# Firearms and Shooting > Archery >  What I have learnt about my new bow so far

## Shelley

Poundage is too light, this is easy to adjust and was done on purpose to allow me to develop some form, but now that form is developing I will increase it a bit, all good.

It's shooting, or I am, low and to the right, getting 10 shots in a hand size group at 15 meters, which is nothing to be proud about, but all shots are to the right and a tad low, which would be easy to fix except:

Being American all the Allen keys are non metric, and all my tools are metric, I need to either go to mitre10 to see if they have the right Allen keys (may need to take bow in) or buy tools from a bow shop, not sure...

Finally the target I built is not strong enough, after having to get a drill to get the arrows out of the fence behind the target I have rebuilt it, is now three times as thick and multi layer, going to try again...

Still I am Having fun!

Shelley

----------


## buckles1

At least all easy fixes , I bought a great set of imperial Allen keys from supercheap for only 12 bucks! All folds into itself for in the pocket. Oh and great bow by the way!

----------


## Taff

Been there with the target, straight through the bale of straw, and the fence, I set my bow at 52 down from 70 so I could get used to it and be able to hold for longer without getting a shake on.

----------


## Rushy

I just had to laugh at non metric.  Sorry but I grew up with imperial measurement here in good old New Zealand.

----------


## Shelley

Yes Rushy, but my point is that it's an American bow, not a New Zealand bow, and we here and now have joined the metric system, and my tools, for better or worse, are metric sized.
I need to find good old imperial sized tools for this American bow...

----------


## Rushy

> Yes Rushy, but my point is that it's an American bow, not a New Zealand bow, and we here and now have joined the metric system, and my tools, for better or worse, are metric sized.
> I need to find good old imperial sized tools for this American bow...


Mitre10 or Bunnings should stock them

----------


## Shelley

Right fixed target, off to Mitre10 as per Rushy's suggestion, then try and fix sights.

----------


## Nibblet

Are you left or right handed? I was having a try the other weekend and was shooting to the left, I draw with my right hand and was told that it was because I was squeezing the bow too tight, apparently I should just be using the webbing of my thumb to stop it coming back and smashing me in the kisser

----------


## Shelley

Same as you, but not squeezing, I do wonder if it's the weight of the quiver and arrows, but it figure I am going to be hunting with them so I should sight it in with them too, I think it's just off,,or imam, but going to have a play tomorrow and see if I can get it right.
No harm in practising.

----------


## w8indq

Anyone want ti come down for a 28 round unmarked animal target shoot at franklin county archers we have a few level 1 instructor's that could help you out we shoot on sunday morning's

----------


## Shelley

Would be useful to have a chat to someone who knows what to do and could tell me what I am doing wrong! Will keep it in mind.

In the mean time got me some tools, and am now in the long slow process of tuning in my sight for 15 metres, getting pretty close before the rain came down.

----------


## Taff

one thing I learn,t is when adjusting my sights is to not shoot to many arrows at once, it's amazing the slightest fatigue can have on accuracy.

----------


## Shelley

You could be onto something there, my last three shots while a nice tight group were left right and almost smack on the target, so not sure if sight needs to be adjusted or I was just getting knackered.

* INSTRUCTIONS TO FOLLOW
In the archery forum thread, what draw weight did Taff set the bow to, and what was it set at before?

* STORED DATA
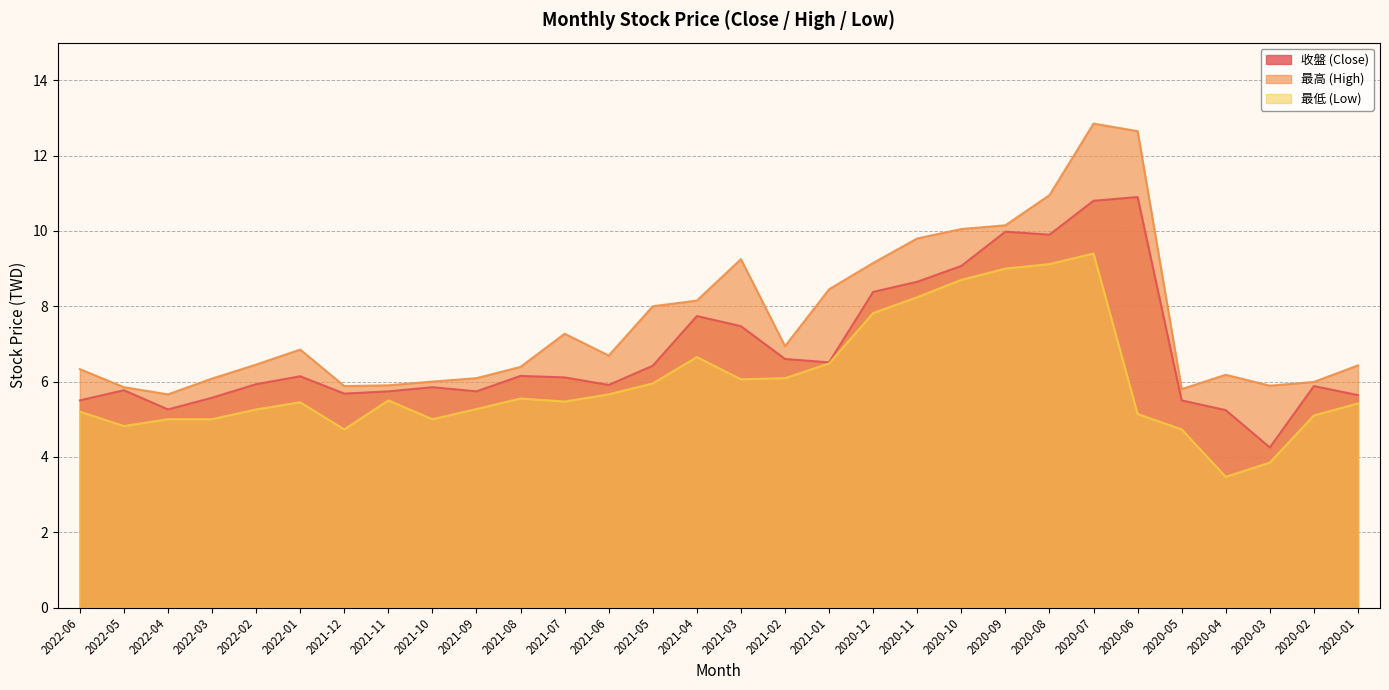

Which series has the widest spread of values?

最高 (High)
* * *
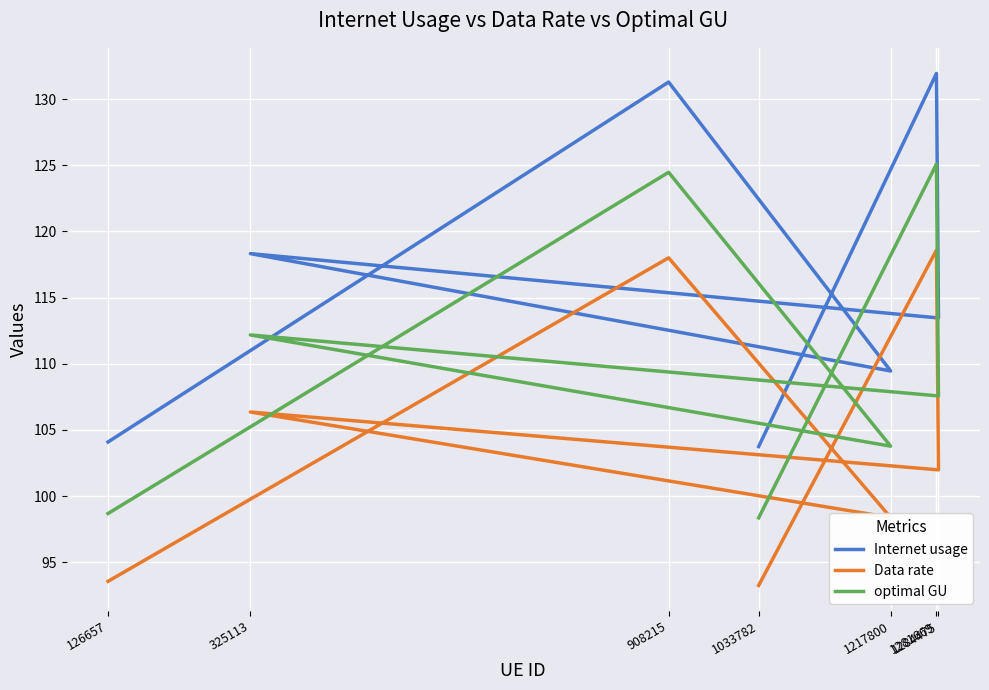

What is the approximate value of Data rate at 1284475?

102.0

* RESPONSE TO THE TASK
52, down from 70.